------ PASSAGE SHOWN ------

What Is a Global Citizen, and Can it Save Us?

Headlines this past week claimed that for the first time ever more than half of poll respondents around the world said they saw themselves more as a global citizen than as a citizen of a country. What did they mean in saying that?

Well, first of all, to lower the heart-rate of U.S. readers, we should state that they clearly did not mean that they were aware of a secret global government to which they had sworn loyalty until the Dark Side crushes all light from the Force, or until Mom, apple pie, and sacred national sovereignty expire in the satanic flames of Internationalism. How do I know this? Well, for one thing, something that a majority of the planet is aware of is the opposite of a secret. But, more importantly, what’s at issue here is the poll respondents’ attitude, not their situation. In many nations, the responses were almost evenly split; half the people weren’t wrong, they were just differently minded.

Still, what did they mean?

In the United States, rather stunningly, 22 percent of respondents supposedly said they strongly agreed that they saw themselves more as a global citizen, while another 21 percent somewhat agreed. How you can somewhat agree with a binary choice I haven’t the foggiest idea, but supposedly they did. That’s 43 percent total agreeing either strongly or somewhat in the land of flag-waving militarized exceptionalism, if you can believe it — or if it doesn’t actually mean much.

------

JOB ITEM A:
Reproduce the global citizen passage word for word.

------ PROVIDED DATA ------

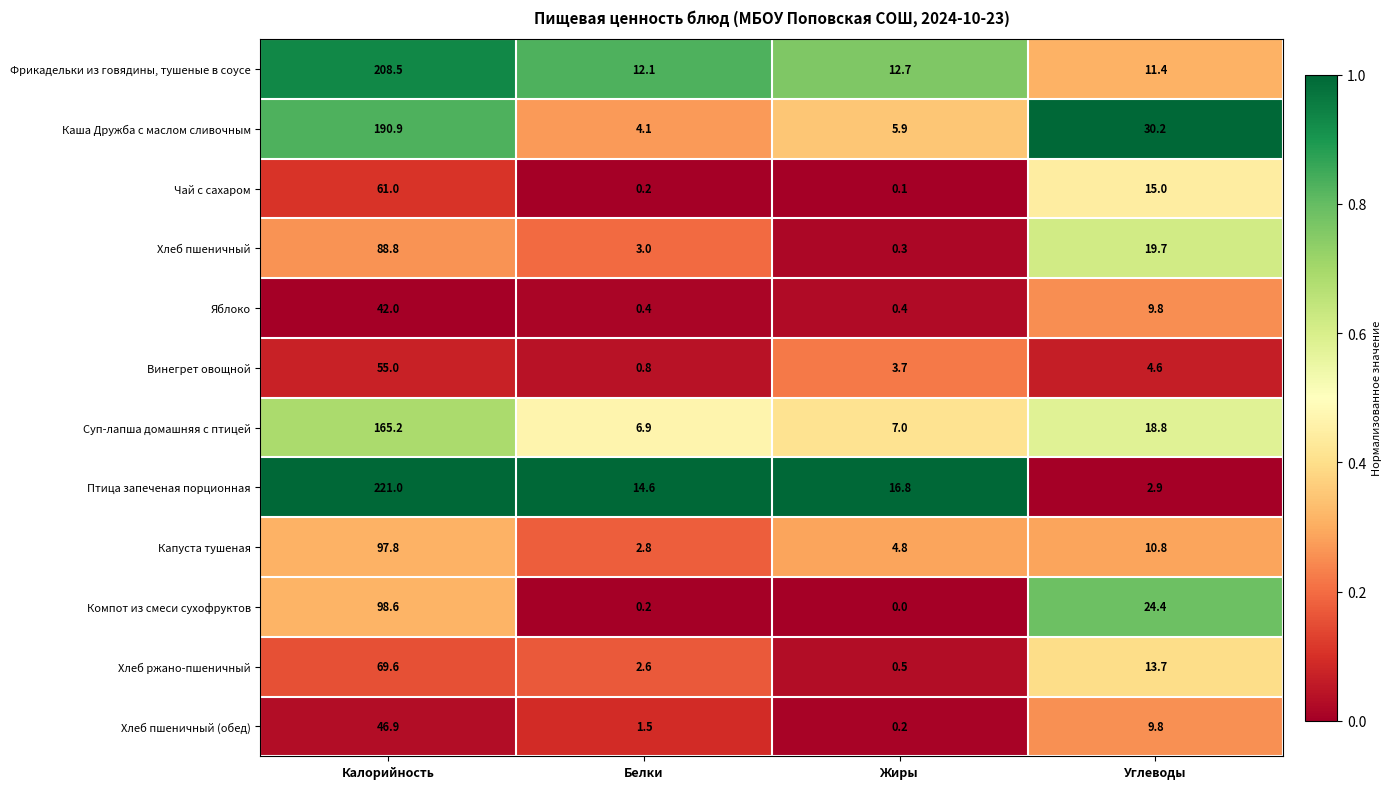

What is the total value across all series at Углеводы?

171.1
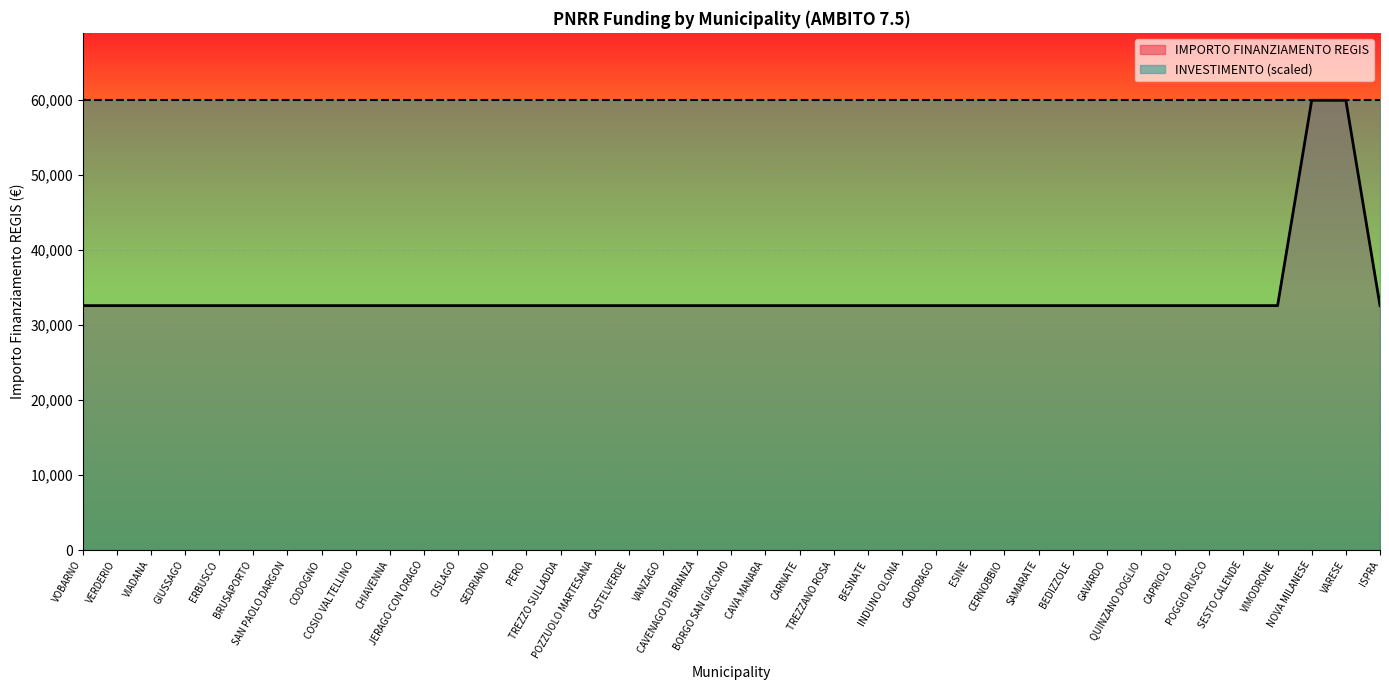

Which label corresponds to the largest value in the chart?

NOVA MILANESE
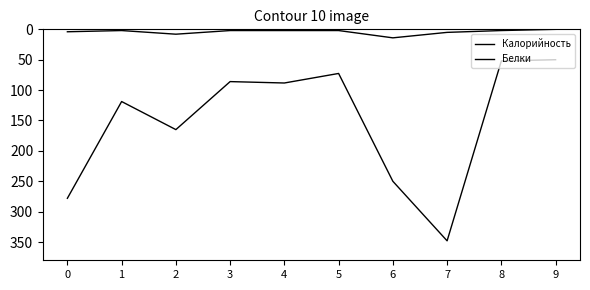

True or false: Калорийность and Белки intersect in this chart.

False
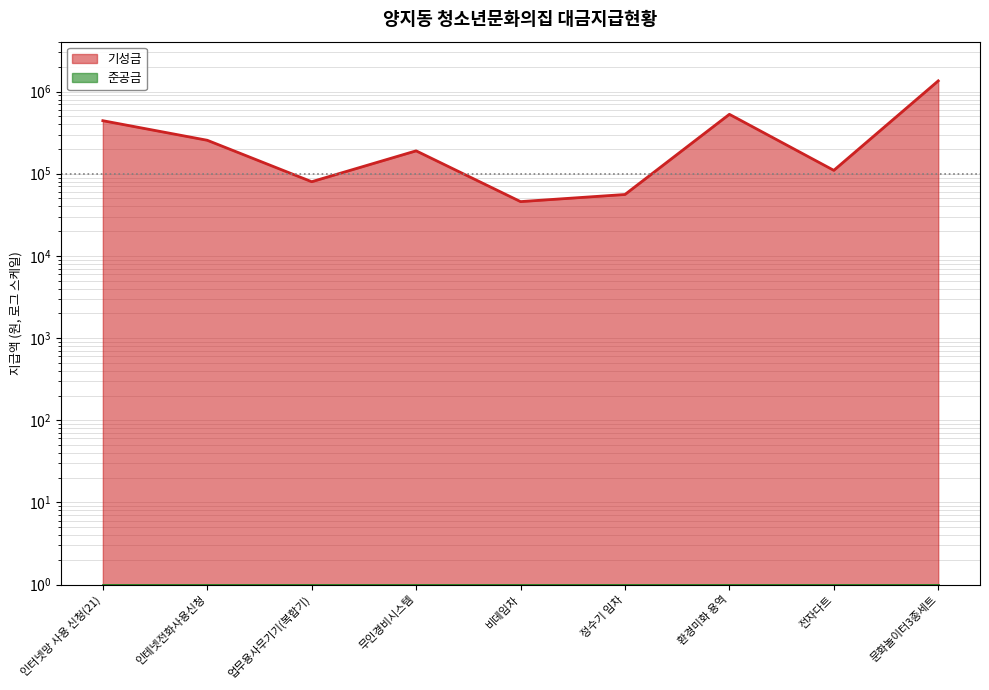

How many data points are less than 190000?

4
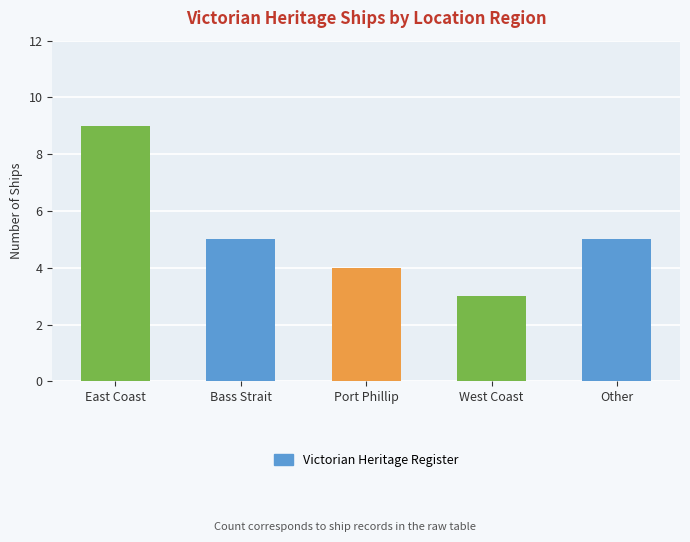

Approximately how many times larger is the value at Other compared to Bass Strait?

1.0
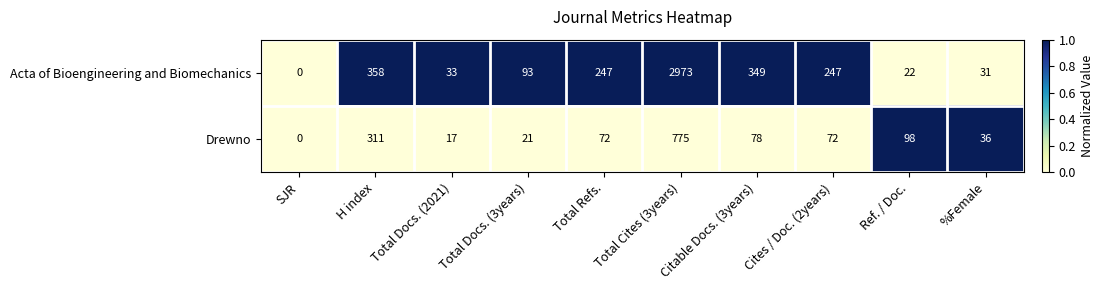

What is the difference between the second highest and minimum values in the Acta of Bioengineering and Biomechanics series?

358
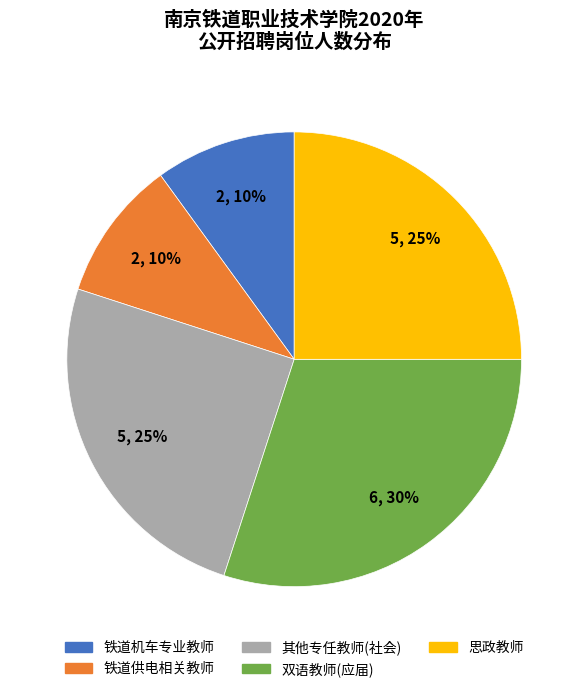

Does 其他专任教师(社会) account for over 50% of the chart?

No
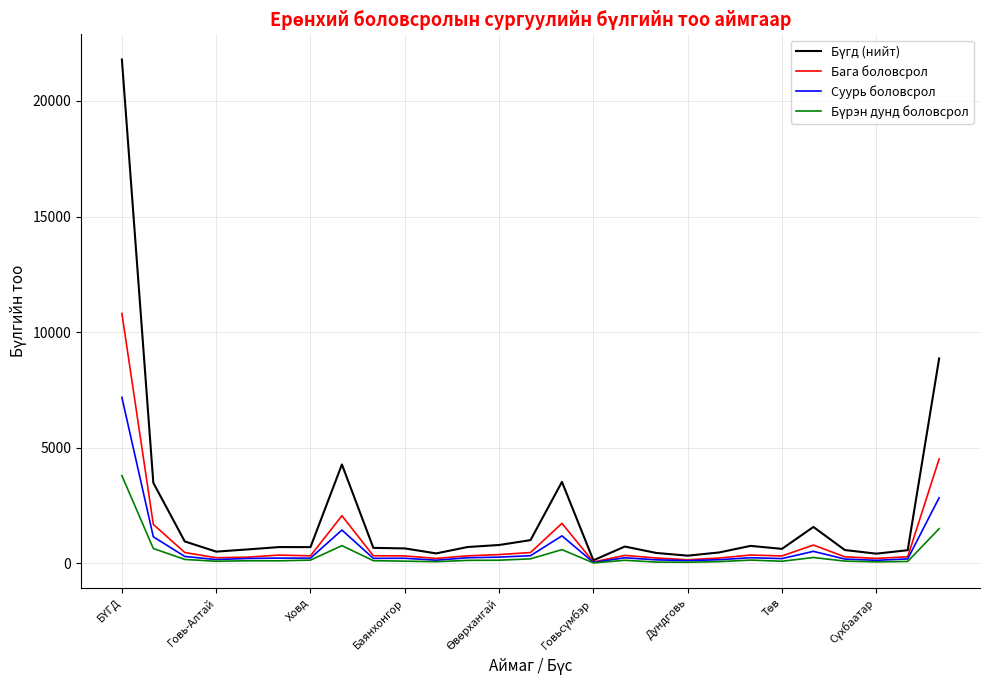

What is the maximum value shown in the chart?

21794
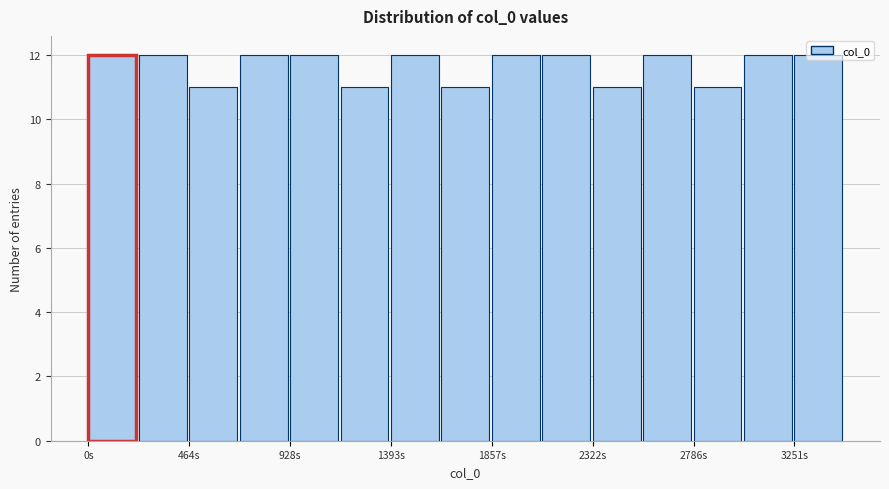

How tall is the bar that spans 0 to 250 on the x-axis? Neither the bar edges nor the heights are printed on the chart, so give them approximately, as read against the axes.

12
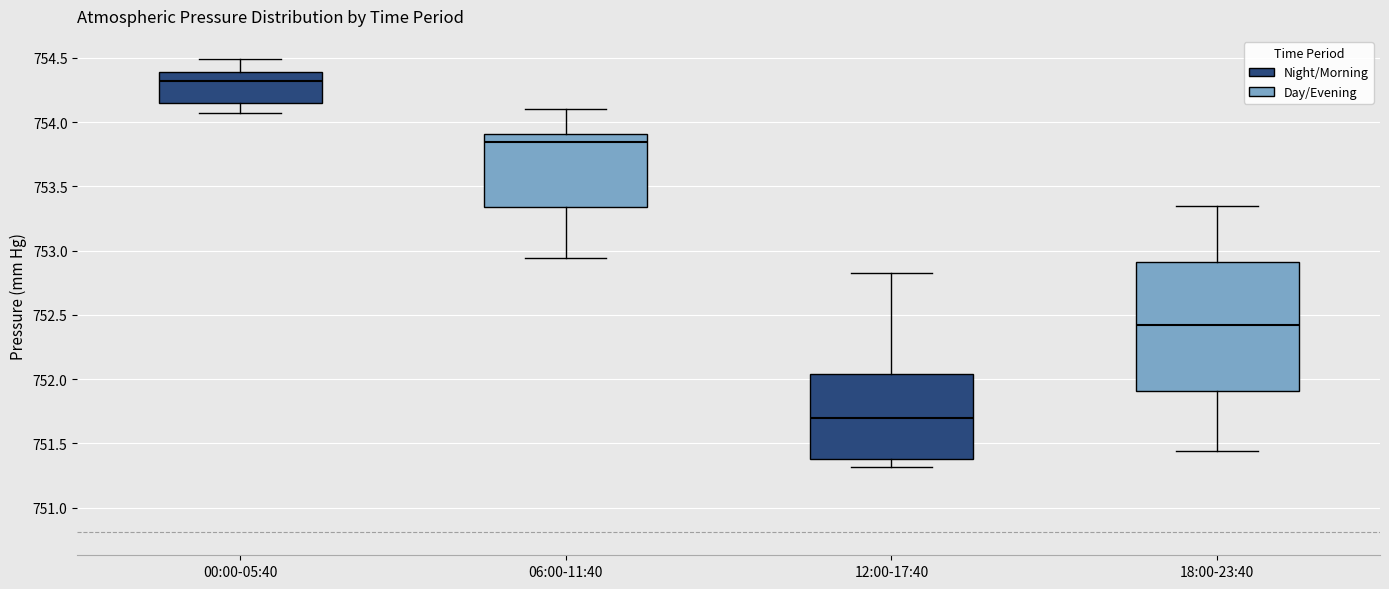

Which box's median line is the highest?

00:00-05:40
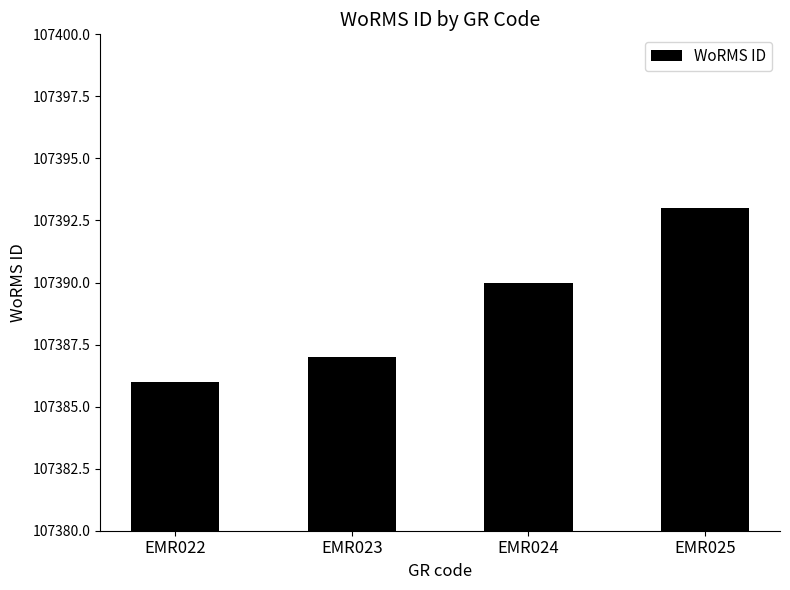

What is the maximum value shown in the chart?

107393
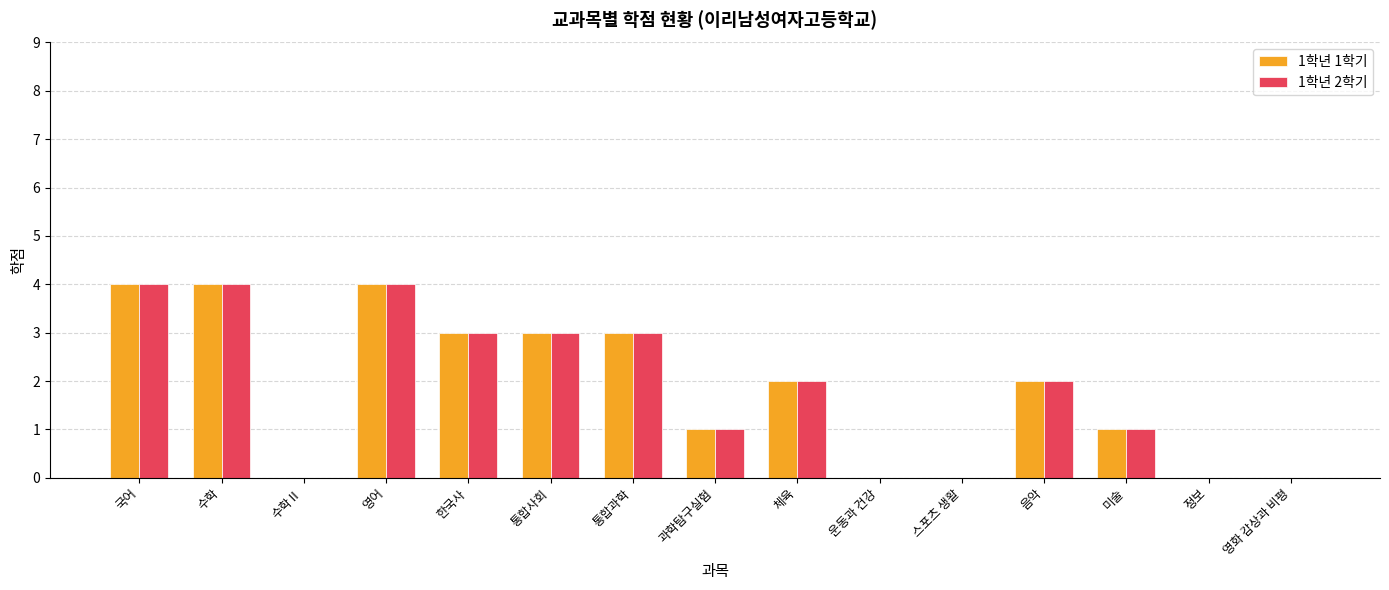

What is the sum of the 1학년 1학기 values at 음악 and 국어?

6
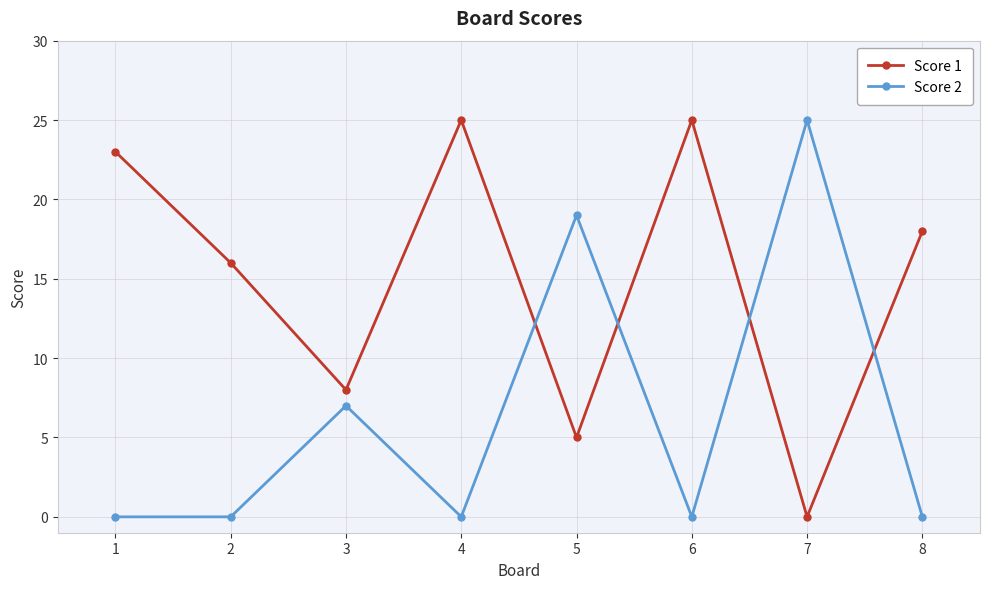

Which category has the highest value in the Score 2 series?

7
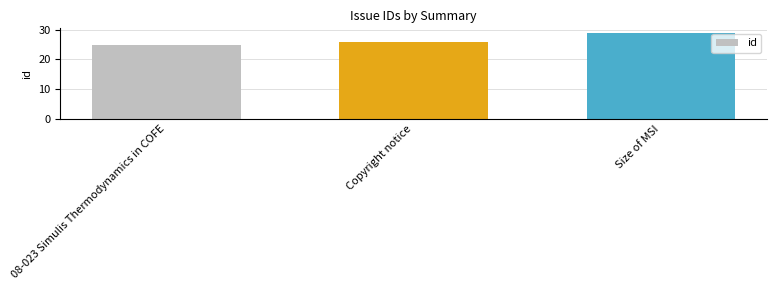

Is it true that the value at Size of MSI is 38?

False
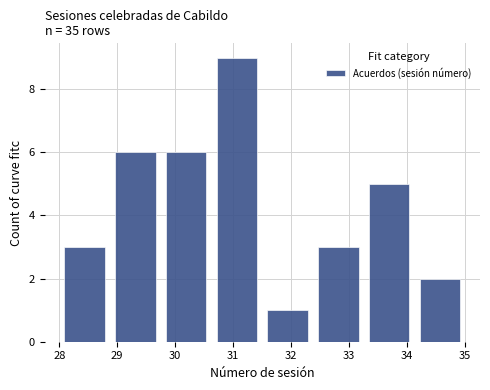

Reading left to right, list every bar in this chart as the range it spans on the x-axis followed by its height. Neither the bar edges nor the heights are printed on the chart, so give them approximately, as read against the axes.

28.0 to 28.9: 3
28.9 to 29.8: 6
29.8 to 30.6: 6
30.6 to 31.5: 9
31.5 to 32.4: 1
32.4 to 33.3: 3
33.3 to 34.1: 5
34.1 to 35.0: 2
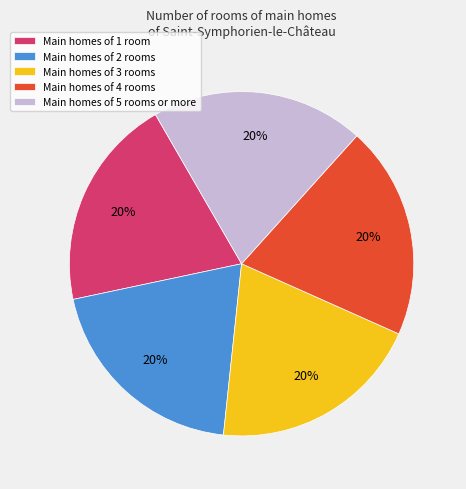

Is there a majority slice in this chart?

No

------

JOB ITEM B:
In the entries, start at the line that contains "Approximately how many" and go through the end of the entries. Rewrite those lines with "chart" swapped for "graph", keep everything else unchanged, and leave out the pictures.

RESULT A:
What Is a Global Citizen, and Can it Save Us?

Headlines this past week claimed that for the first time ever more than half of poll respondents around the world said they saw themselves more as a global citizen than as a citizen of a country. What did they mean in saying that?

Well, first of all, to lower the heart-rate of U.S. readers, we should state that they clearly did not mean that they were aware of a secret global government to which they had sworn loyalty until the Dark Side crushes all light from the Force, or until Mom, apple pie, and sacred national sovereignty expire in the satanic flames of Internationalism. How do I know this? Well, for one thing, something that a majority of the planet is aware of is the opposite of a secret. But, more importantly, what’s at issue here is the poll respondents’ attitude, not their situation. In many nations, the responses were almost evenly split; half the people weren’t wrong, they were just differently minded.

Still, what did they mean?

In the United States, rather stunningly, 22 percent of respondents supposedly said they strongly agreed that they saw themselves more as a global citizen, while another 21 percent somewhat agreed. How you can somewhat agree with a binary choice I haven’t the foggiest idea, but supposedly they did. That’s 43 percent total agreeing either strongly or somewhat in the land of flag-waving militarized exceptionalism, if you can believe it — or if it doesn’t actually mean much.

RESULT B:
Approximately how many times larger is the value at Other compared to Bass Strait?

1.0

What is the difference between the second highest and minimum values in the Acta of Bioengineering and Biomechanics series?

358

Does 其他专任教师(社会) account for over 50% of the graph?

No

What is the maximum value shown in the graph?

21794

How tall is the bar that spans 0 to 250 on the x-axis? Neither the bar edges nor the heights are printed on the graph, so give them approximately, as read against the axes.

12

Which box's median line is the highest?

00:00-05:40

What is the maximum value shown in the graph?

107393

What is the sum of the 1학년 1학기 values at 음악 and 국어?

6

Which category has the highest value in the Score 2 series?

7

Is it true that the value at Size of MSI is 38?

False

Reading left to right, list every bar in this graph as the range it spans on the x-axis followed by its height. Neither the bar edges nor the heights are printed on the graph, so give them approximately, as read against the axes.

28.0 to 28.9: 3
28.9 to 29.8: 6
29.8 to 30.6: 6
30.6 to 31.5: 9
31.5 to 32.4: 1
32.4 to 33.3: 3
33.3 to 34.1: 5
34.1 to 35.0: 2

Is there a majority slice in this graph?

No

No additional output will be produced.